A Turkish court on Wednesday arrested nine out of 10 suspects detained over an attack carried out by the Islamic State in Iraq and the Levant (ISIL) on the Reina nightclub in İstanbul, claiming lives of 39 people and wounding 69 others on New Year’s Day.

The prosecutor said in his petition demanding the arrest of the suspects that they had conducted activities with Reina gunman Abdulkadir Masharipov and that they have the potential to carry out similar attacks in the future.

All the suspects are accused of membership in a terrorist organization and 39 counts of voluntary manslaughter. The one detainee who was released had reportedly been in custody due to a suspicious border crossing.

One of the suspects, Muhammad Abulhasan, allegedly received arms training in Afghanistan and met with the Reina gunman four times before the massacre.
The prosecutor’s office listed Abdurrauf Sert as one of the planners of the attack, and his connection to the Reina gunman was detected through photos on his cell phone.
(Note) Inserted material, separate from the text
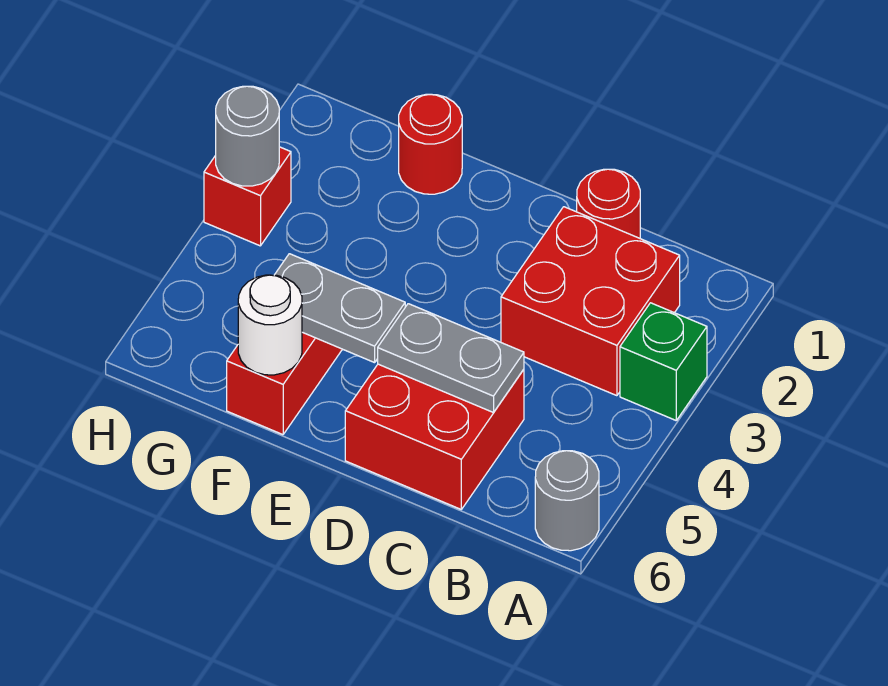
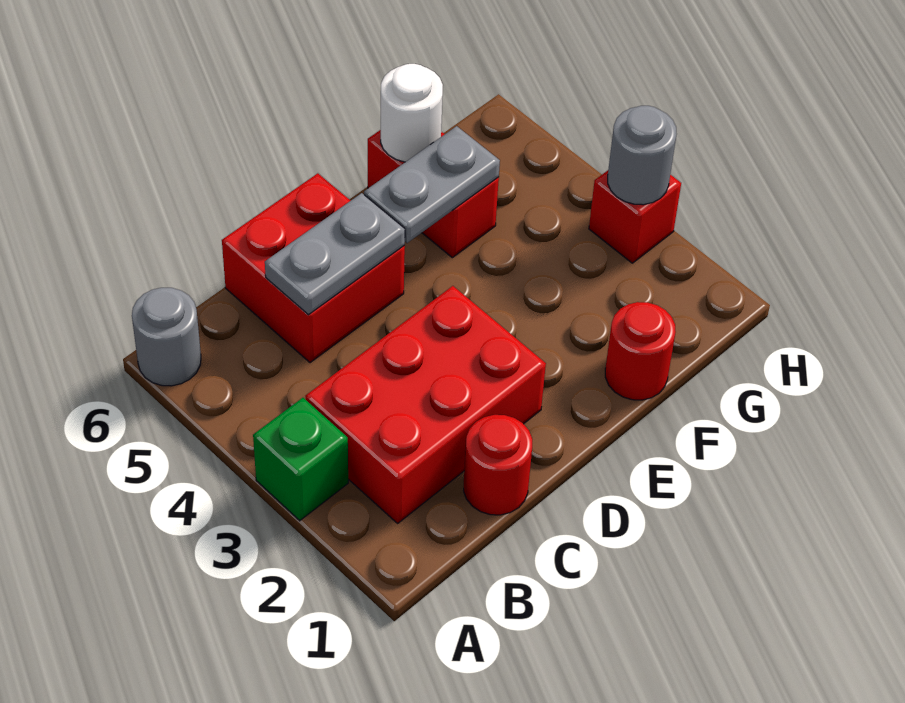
red 2x2 brick [501,207,680,396] -> red 2x3 brick [305,286,546,523]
In an earlier interrogation, the Reina gunman had said he received the order for the attack from the ISIL leader in Syria by means of the Telegram messaging service.
Masharipov said the head of ISIL in Syria called him to ask for a potential suicide bomber and then offered one to carry out the attack. Later, a man code-named “Abu Jihad” sent him the instructions.
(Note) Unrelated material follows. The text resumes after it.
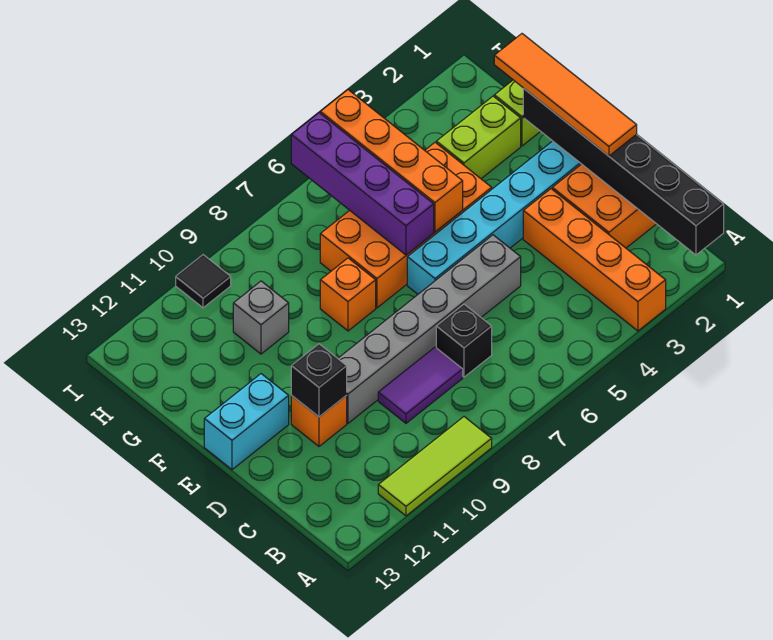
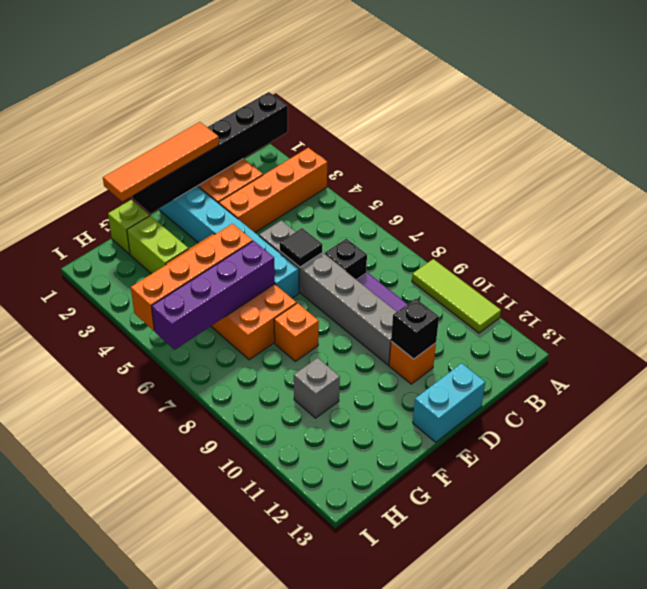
cyan 1x2 brick [204,374,289,470] -> cyan 1x2 brick turned to [413,363,485,442]
black 1x1 tile [176,255,231,308] -> black 1x1 tile moved to [280,228,323,267]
The Hürriyet daily had reported that the terrorist who killed a total of 39 people and wounded another 69 at Reina received arms from a Caucasian Russian-speaking ISIL member two days before the attack in İstanbul. This person reportedly told Masharipov that he could blow himself up as well.

Masharipov, who was initially instructed to attack either İstanbul’s Taksim Square or the Cumhuriyet daily headquarters, was later directed towards Reina by Abu Jihad over Telegram since the nightclub would be more crowded. Abu Jihad also sent footage from inside the nightclub to the ISIL terrorist before he took a cab to Reina on New Year’s Eve.
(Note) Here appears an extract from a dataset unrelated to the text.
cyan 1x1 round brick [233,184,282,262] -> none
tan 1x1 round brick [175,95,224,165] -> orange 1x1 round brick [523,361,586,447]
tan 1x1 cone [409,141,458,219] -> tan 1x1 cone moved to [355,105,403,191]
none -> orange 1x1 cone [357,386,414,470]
Masharipov said that before entering Reina, he broke his cell phone and shot a police officer at the gate.

“I have no regrets. I would do it again,” Masharipov had said during questioning by the police, according to a report in the Hürriyet daily last week.

Masharipov was apprehended in a joint operation conducted by the İstanbul police and Turkey’s National Intelligence Organization (MİT) in İstanbul’s Esenyurt district.
Codenamed Ebu Muhammed El Horasani Abdulkav, Masharipov was born in Uzbekistan in 1983 and was trained as a militant in al-Qaeda camps in Afghanistan and later joined ISIL.

Turkish police reportedly identified the ISIL militant who gave Masharipov the automatic weapon he used in the attack and who took his four-and-a-half-year-old son.

The ISIL militant reportedly told Masharipov that he needed to take his son because he could cause trouble for him during the planning stages of the attack, adding that his son would be returned to him when Masharipov was able to leave İstanbul.